Dominacja Bjoergen i Norweżek, Kowalczyk pod presją (medialną), emocje w biegach mężczyzn, polska kadra tłem dla reszty… Czego jeszcze dowiedzieliśmy się po pierwszej poważnej próbie w tym sezonie?
- Marit Bjoergen nie zwalnia tempa. To, co pokazała w Sjusjoen, jako żywo przypominało jej dominację na trasach biegowych w poprzednim sezonie. I choć polscy kibice wierzą, że to jednak nie Norweżka zdobędzie Kryształową Kulę (patrz sonda obok), to po pierwszych zawodach Bjoergen wydaje się murowaną faworytką.
- Po zakończeniu kariery przez Adama Małysza oczy kibiców i komentatorów zwrócone będą jeszcze bardziej na Justynę Kowalczyk. Jej wczorajszy występ niektóre media uznały za „kiepski”, choć na 10 km łyżwą Kowalczyk rzadko wypadała dobrze. W Pucharze Świata wygrała tylko raz – w 2009 r. w Lahti (klasykiem – 7 razy).
- W rywalizacji kobiet dominacja Norweżek będzie wyraźna. Po zakończeniu kariery przez Włoszki Longę i Follis oraz Słowenkę Majdić i przy braku nowych, obiecujących zawodniczek z innych krajów, podium zawodów pucharowych będzie często zajęte tylko przez biegaczki w czerwonych kurtkach. O tym, że co za dużo, to niezdrowo, wie jednak nawet Therese Johaug, która przyznała, że dla przyszłości dyscypliny taki układ sił nie jest dobry.
- Justyna Kowalczyk raczej wciąż nie będzie mogła liczyć na wsparcie koleżanek z kadry. Występ Marcisz, Szymańczak i Maciuszek nie pokazał, by panie osiągnęły jakiś postęp.

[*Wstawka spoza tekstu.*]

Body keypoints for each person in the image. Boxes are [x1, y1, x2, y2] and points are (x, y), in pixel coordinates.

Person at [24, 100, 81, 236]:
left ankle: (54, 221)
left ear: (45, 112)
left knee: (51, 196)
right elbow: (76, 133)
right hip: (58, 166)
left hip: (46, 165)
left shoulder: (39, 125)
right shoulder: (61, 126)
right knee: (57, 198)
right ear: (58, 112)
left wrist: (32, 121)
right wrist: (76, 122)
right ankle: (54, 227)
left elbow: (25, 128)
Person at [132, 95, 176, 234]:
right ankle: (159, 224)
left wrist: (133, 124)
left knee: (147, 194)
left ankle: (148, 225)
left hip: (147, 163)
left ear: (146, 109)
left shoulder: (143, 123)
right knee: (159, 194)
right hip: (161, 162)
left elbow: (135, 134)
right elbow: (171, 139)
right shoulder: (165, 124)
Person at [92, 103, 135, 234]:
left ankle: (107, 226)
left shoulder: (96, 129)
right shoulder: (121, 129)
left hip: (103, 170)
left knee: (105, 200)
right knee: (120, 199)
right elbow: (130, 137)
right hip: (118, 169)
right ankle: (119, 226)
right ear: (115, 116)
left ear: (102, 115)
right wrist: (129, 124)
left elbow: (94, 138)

- Rywalizacja w męskich biegach będzie dużo ciekawsza, niż wśród pań. Choć Johan Olsson wygrał z dość dużą (aż 32 sekundy) przewagą nad drugim na mecie Petterem Northugiem, to już różnica między miejscem 2. a 10. wynosiła zaledwie 18 sekund.
- Co cię nie zabije, to cię wzmocni – mógłby powiedzieć zwycięzca sobotniego biegu Johan Olsson. 31-letni Szwed w sezonie przygotowawczym odniósł bolesną kontuzję i bał się, że będzie to smutny koniec jego kariery. Dwa miesiące później po raz drugi stanął na najwyższym stopniu podium w zawodach pucharowych.

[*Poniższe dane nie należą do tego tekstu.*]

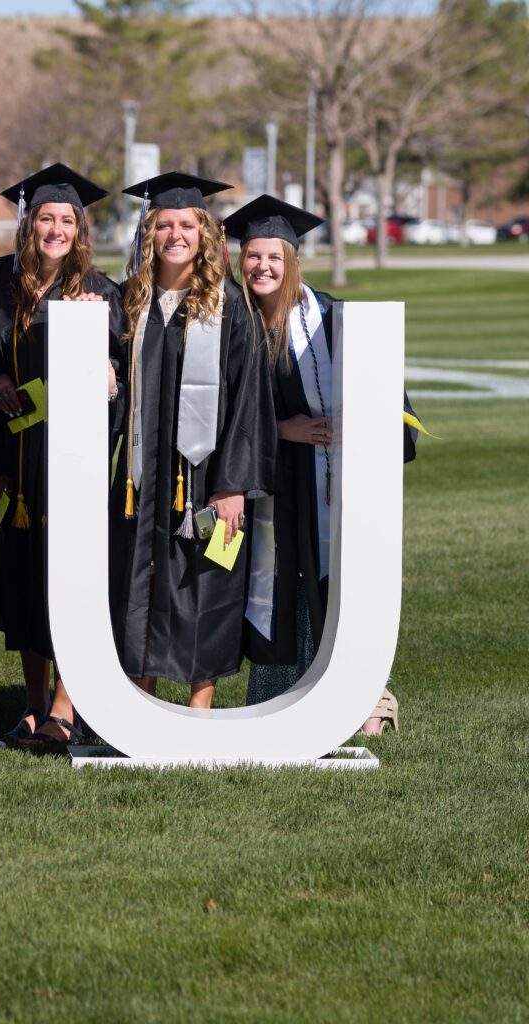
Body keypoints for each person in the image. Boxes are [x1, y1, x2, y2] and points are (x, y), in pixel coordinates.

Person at [227, 195, 417, 734]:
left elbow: (386, 399)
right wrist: (282, 430)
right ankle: (276, 696)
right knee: (276, 588)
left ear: (292, 262)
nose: (263, 267)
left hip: (327, 483)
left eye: (275, 258)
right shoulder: (233, 326)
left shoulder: (330, 319)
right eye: (253, 256)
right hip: (267, 479)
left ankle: (367, 698)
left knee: (335, 584)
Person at [112, 173, 276, 710]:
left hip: (205, 478)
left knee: (206, 579)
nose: (175, 234)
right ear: (148, 233)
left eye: (187, 224)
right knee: (143, 581)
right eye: (164, 224)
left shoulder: (229, 306)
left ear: (204, 233)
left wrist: (233, 484)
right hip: (142, 475)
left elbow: (249, 399)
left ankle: (198, 704)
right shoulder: (130, 304)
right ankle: (142, 696)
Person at [0, 164, 125, 749]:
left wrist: (107, 364)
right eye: (46, 218)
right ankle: (34, 706)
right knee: (23, 577)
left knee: (73, 574)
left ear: (79, 229)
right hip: (15, 455)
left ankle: (67, 704)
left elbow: (121, 374)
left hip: (73, 460)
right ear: (28, 224)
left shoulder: (102, 291)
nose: (56, 229)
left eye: (67, 220)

- Skandynawskie media będą się emocjonować pojedynkiem Northug-Hellner (albo szerzej: Northug-Szwecja), bo panowie nie szczędzą sobie uszczypliwości. Po pierwszym weekendzie jest 2:0 dla Northuga, który nie byłby sobą, gdyby nie pajacował na finiszu.

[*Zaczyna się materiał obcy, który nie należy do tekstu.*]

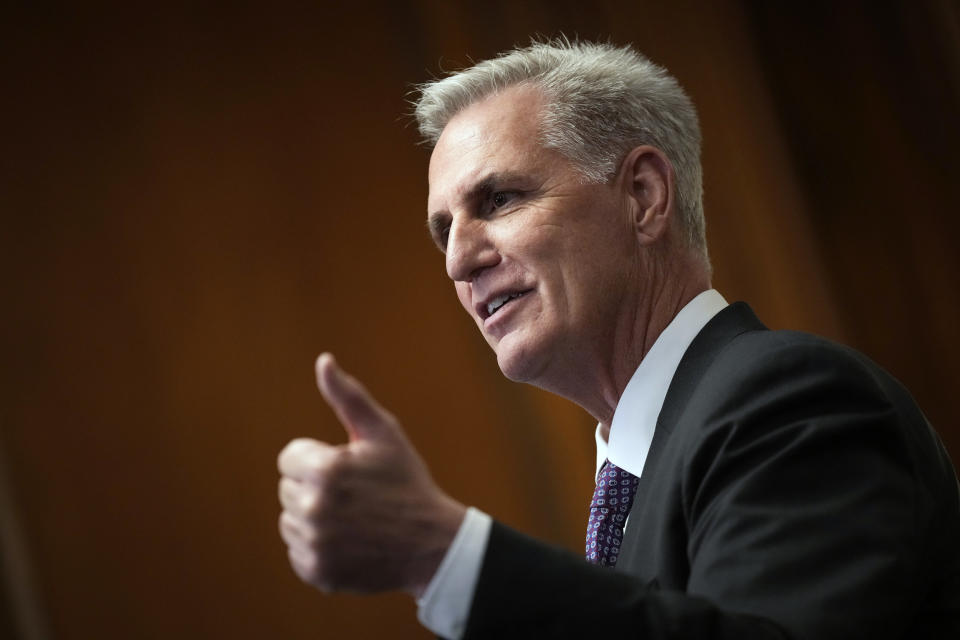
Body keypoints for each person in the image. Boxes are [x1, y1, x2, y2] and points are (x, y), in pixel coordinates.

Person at [276, 39, 960, 639]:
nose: (458, 261)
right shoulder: (645, 473)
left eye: (499, 200)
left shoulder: (786, 401)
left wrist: (442, 555)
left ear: (643, 196)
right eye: (443, 231)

- Męskie biegi sztafetowe (a i masowe zapewne też) nadal będą wyglądać tak, jak niedzielny bieg rozstawny: czarowanie na ostatniej zmianie (zawodnicy w pewnym momencie prawie stanęli) i szalony finisz, z ofiarami w postaci kijków złamanych (Fin Nousiainen) i nadepniętych (Rosjanin Liegkow), wywrotek (Włoch Clara) i… zwycięstw Northuga?
http://www.youtube.com/watch?v=pqSyfX77wL8&feature=player_detailpage
- W kryzysie nadal jest niemieckie narciarstwo. Kraj, którego reprezentanci w pierwszej połowie poprzedniej dekady zdominowali Puchar Świata (Kryształowe Kule zdobyli: w 2004 r. Sommerfeldt, w 2005 Teichmann, w 2006 i 2007 r. Angerer) w sztafetach kobiecych w Sjusjoen zdobył 8 i 16 (ostatnie) miejsca, a męskiej – 15 i 16 (przedostatnie i ostatnie!). W biegach indywidualnych też było słabo: po zaledwie jednym miejscu w czołowej 30-tce (30. Zeller i 14. Angerer).
- Jeśli o niemieckich biegach można powiedzieć, że przeżywają kryzys, to co powiedzieć o tym, jak wygląda polskie narciarstwo, jeśli nie liczyć Justyny Kowalczyk? Reprezentanci Polski nadal będą tłem dla reszty: Maciej Kreczmer był 72., a Mariusz Michałek 89. Wyprzedził reprezentantów Australii, Danii i nieznanego Niemca.